BRIEF: Reproduce the listing below exactly, from the line with "Are the bars horizontal?" through the end of the listing. Leave the pictures out.

Dataset entries:
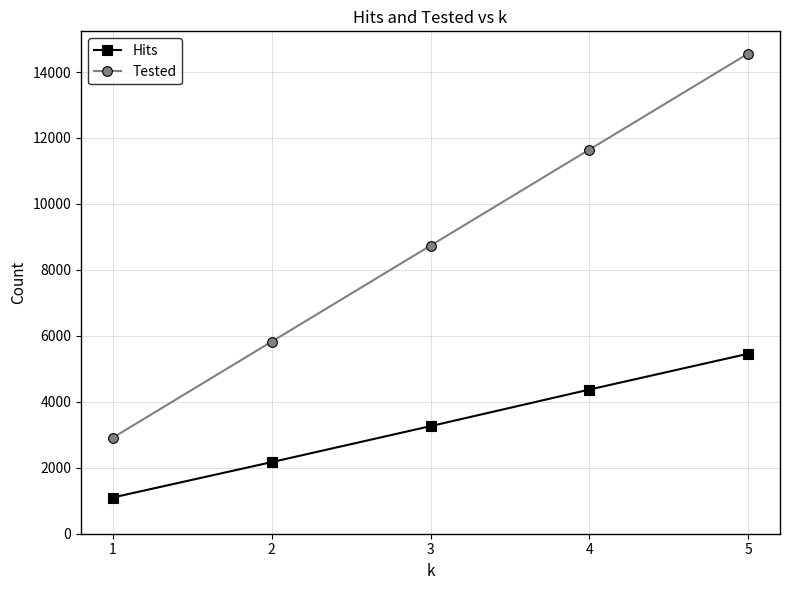

What is the value of the Hits point at the 4th from the left?

4371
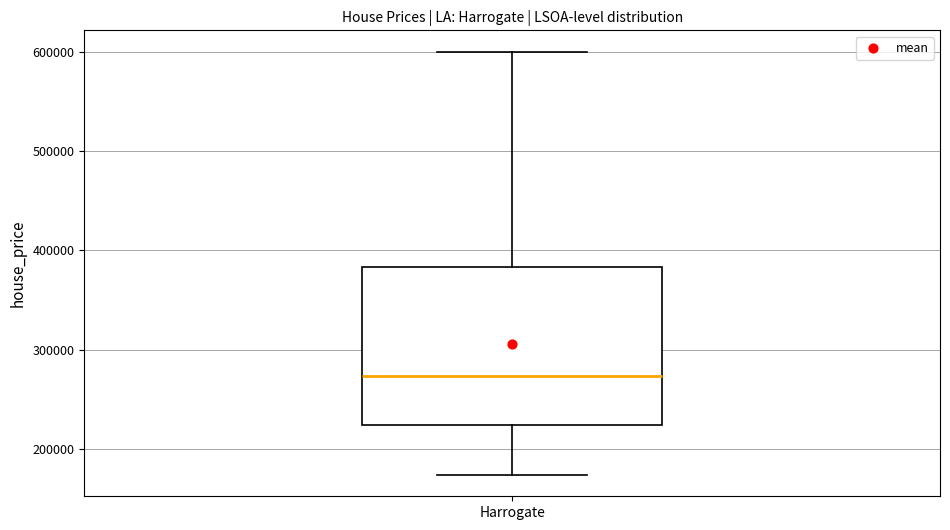

Read this box plot against the y-axis: the position of the median line, the range covered by the box, and the ends of both whiskers. The values are not printed on the chart, so give them approximately, as read against the axis.

median 270000, box 220000 to 380000, whiskers 170000 to 600000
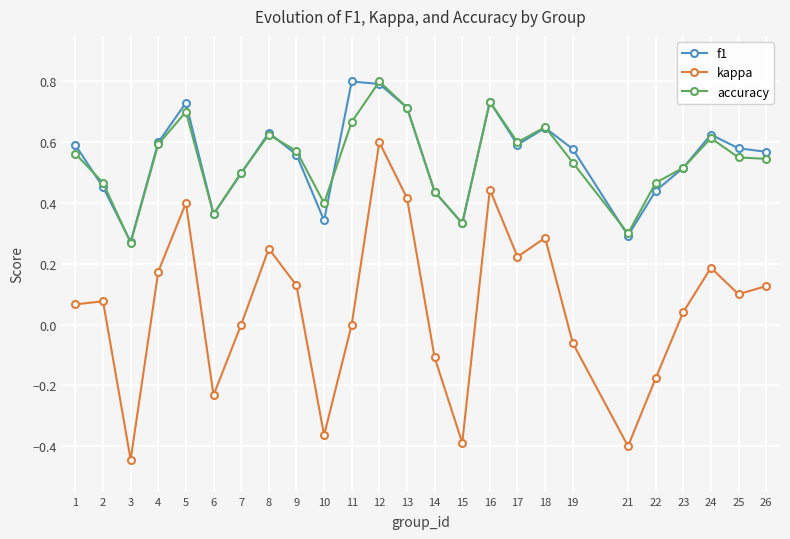

What are all the series names shown in the legend?

f1, kappa, accuracy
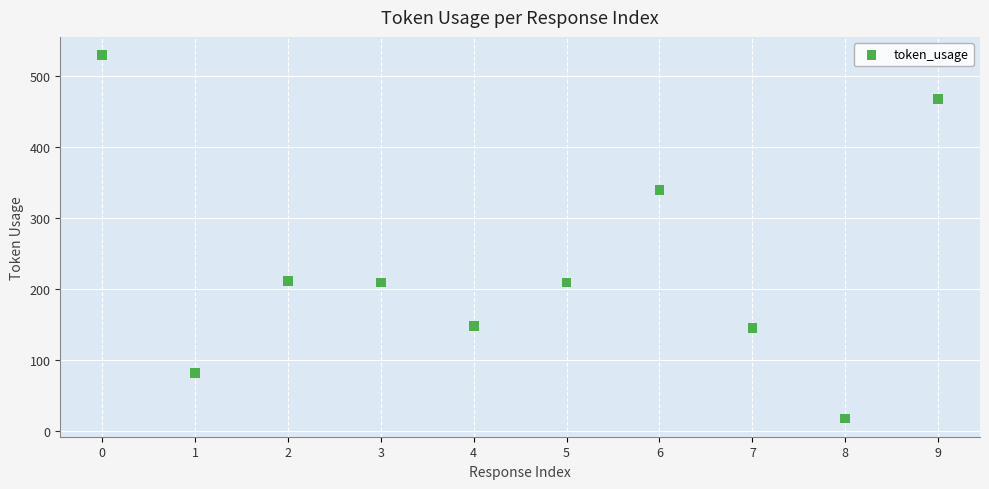

What is the average Y value?

236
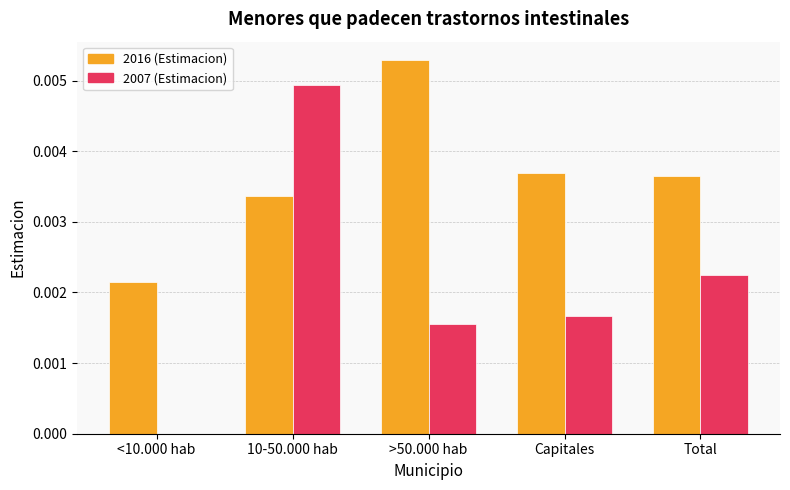

Are the bars horizontal?

No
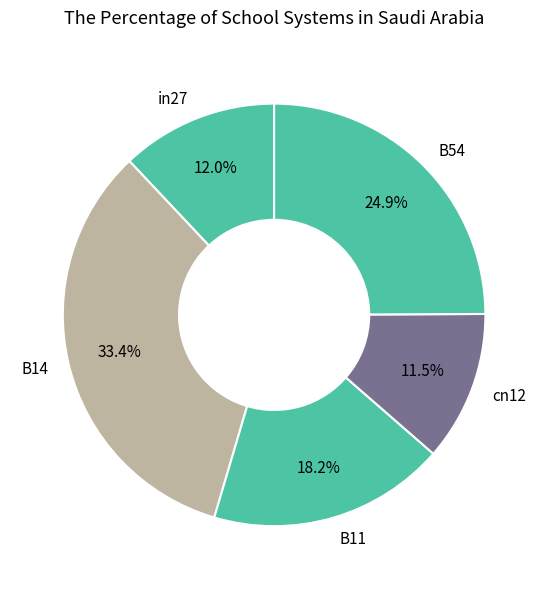

Which category has the biggest portion of the pie?

B14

RESPONSE FOR THIS EXERCISE:
Are the bars horizontal?

No

Which category has the biggest portion of the pie?

B14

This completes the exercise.